━━ Data provided ━━

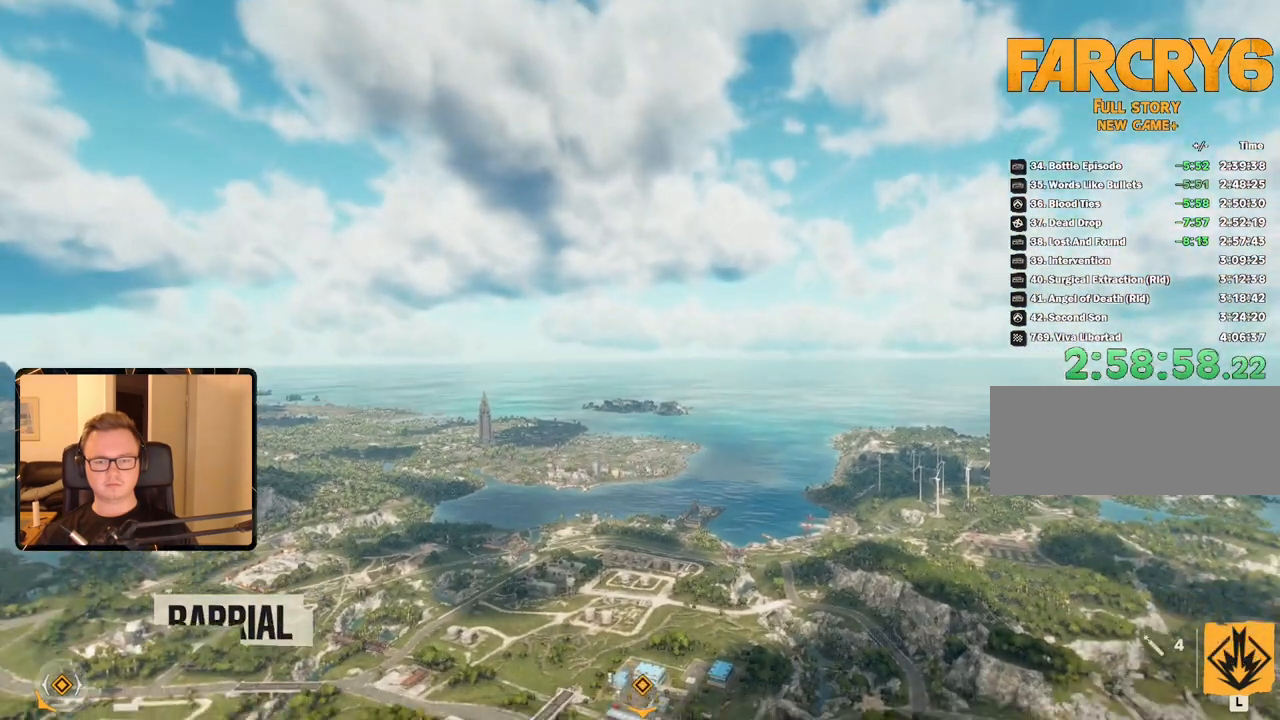
{"keys": ["w"], "mouse": [], "events": []}
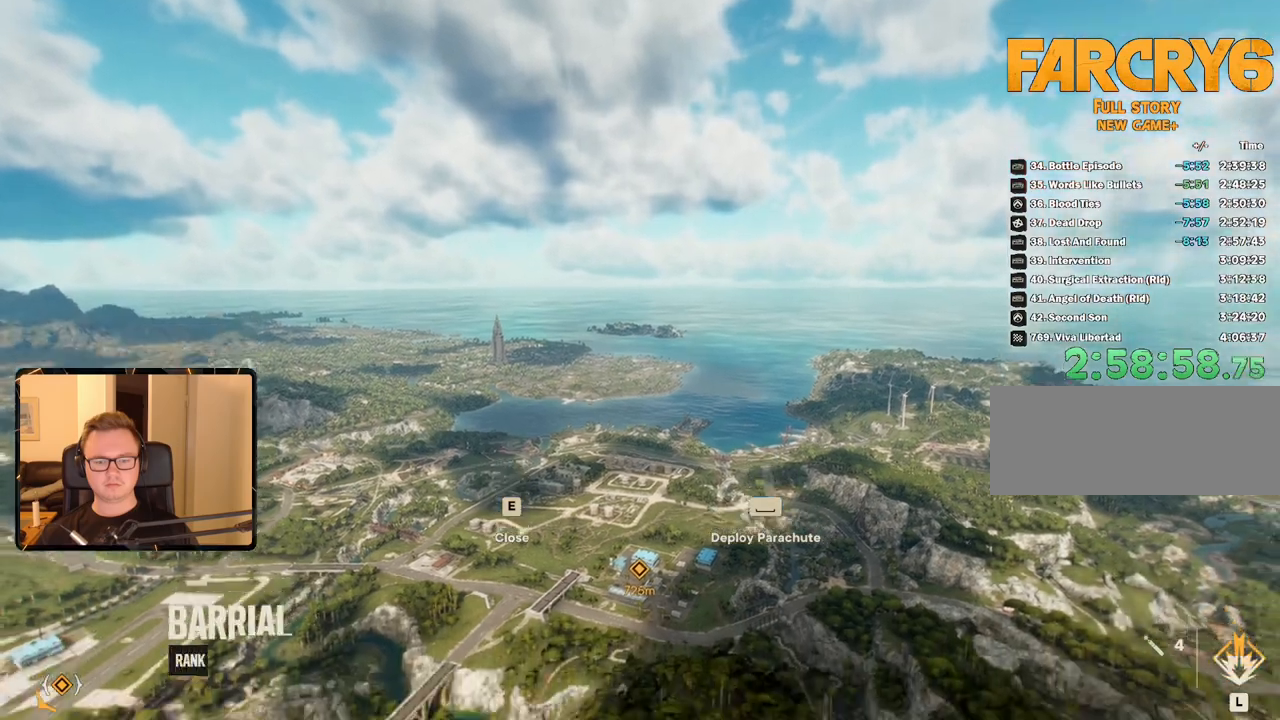
{"keys": ["w"], "mouse": [], "events": []}
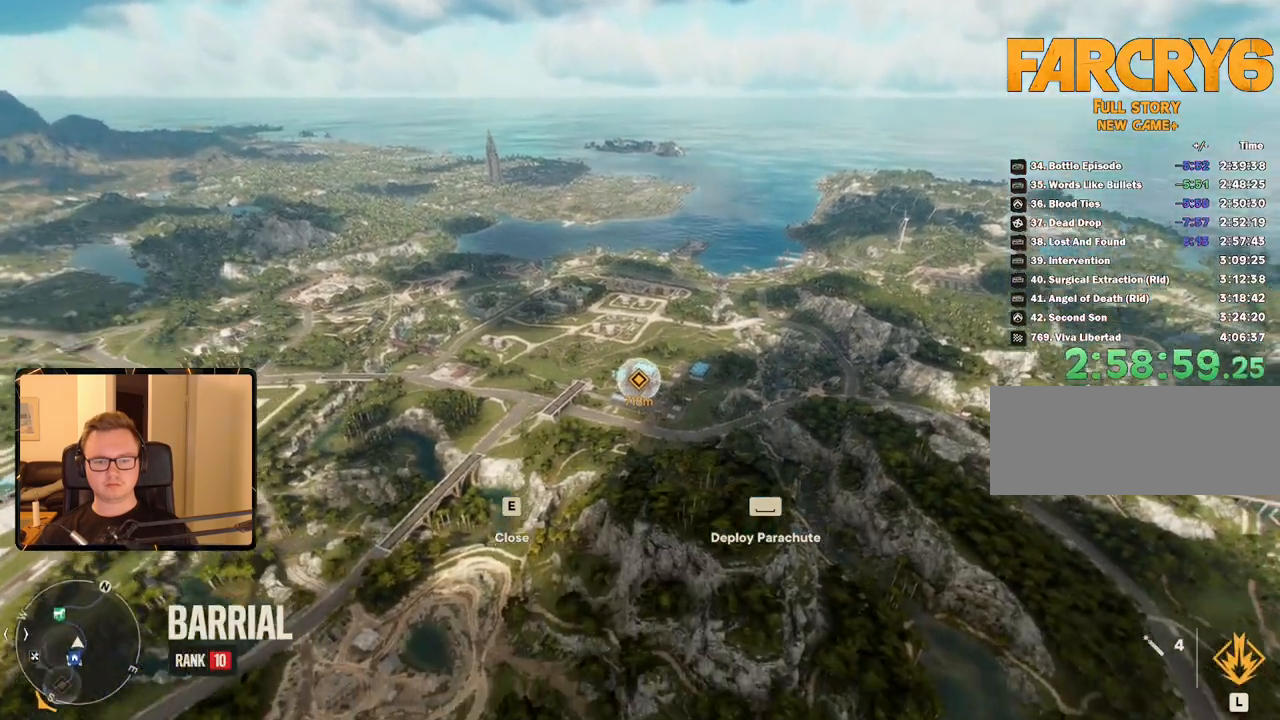
{"keys": ["w"], "mouse": [], "events": []}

━━━

Where the data contains images, drop them and print the rest exactly.

• Answer space:
{"keys": ["w"], "mouse": [], "events": []}
{"keys": ["w"], "mouse": [], "events": []}
{"keys": ["w"], "mouse": [], "events": []}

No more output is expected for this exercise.